• DOCUMENT PASSAGE
● ● ●
R code and data for evaluating RNA-based predictors of lymph node status in muscle-invasive bladder cancer (MIBC). Includes validation of 12 published predictors and development of new models using gene expression data from two cohorts, revealing limitations in predicting nodal spread with bulk tumor RNA profiles.
The presence of cancer in pelvic lymph nodes removed during radical surgery for muscleinvasive bladder cancer (MIBC) is a key determinant of patient outcome. It would be beneficial to predict node status preoperatively to tailor the use of neoadjuvant chemotherapy and extent of lymph node dissection. Of 12 published node status predictors based on tumor RNA expression signatures, none have been successfully validated in subsequent reports.
We aimed to validate all published node status predictors and evaluate new prediction models in MIBC.
● ● ●
[Data records]

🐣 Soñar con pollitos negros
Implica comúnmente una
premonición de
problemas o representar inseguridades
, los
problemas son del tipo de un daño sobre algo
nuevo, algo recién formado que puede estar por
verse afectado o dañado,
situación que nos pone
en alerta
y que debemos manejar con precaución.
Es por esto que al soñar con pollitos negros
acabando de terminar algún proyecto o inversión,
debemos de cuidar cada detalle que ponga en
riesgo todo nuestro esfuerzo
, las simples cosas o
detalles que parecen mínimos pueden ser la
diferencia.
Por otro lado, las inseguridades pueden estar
● ● ●
• REQUIRED WORK
Echo the full bladder cancer study description word for word. The listing is separate from the text and stands on its own.

• RESPONSE FOR THIS EXERCISE
R code and data for evaluating RNA-based predictors of lymph node status in muscle-invasive bladder cancer (MIBC). Includes validation of 12 published predictors and development of new models using gene expression data from two cohorts, revealing limitations in predicting nodal spread with bulk tumor RNA profiles.
The presence of cancer in pelvic lymph nodes removed during radical surgery for muscleinvasive bladder cancer (MIBC) is a key determinant of patient outcome. It would be beneficial to predict node status preoperatively to tailor the use of neoadjuvant chemotherapy and extent of lymph node dissection. Of 12 published node status predictors based on tumor RNA expression signatures, none have been successfully validated in subsequent reports.
We aimed to validate all published node status predictors and evaluate new prediction models in MIBC.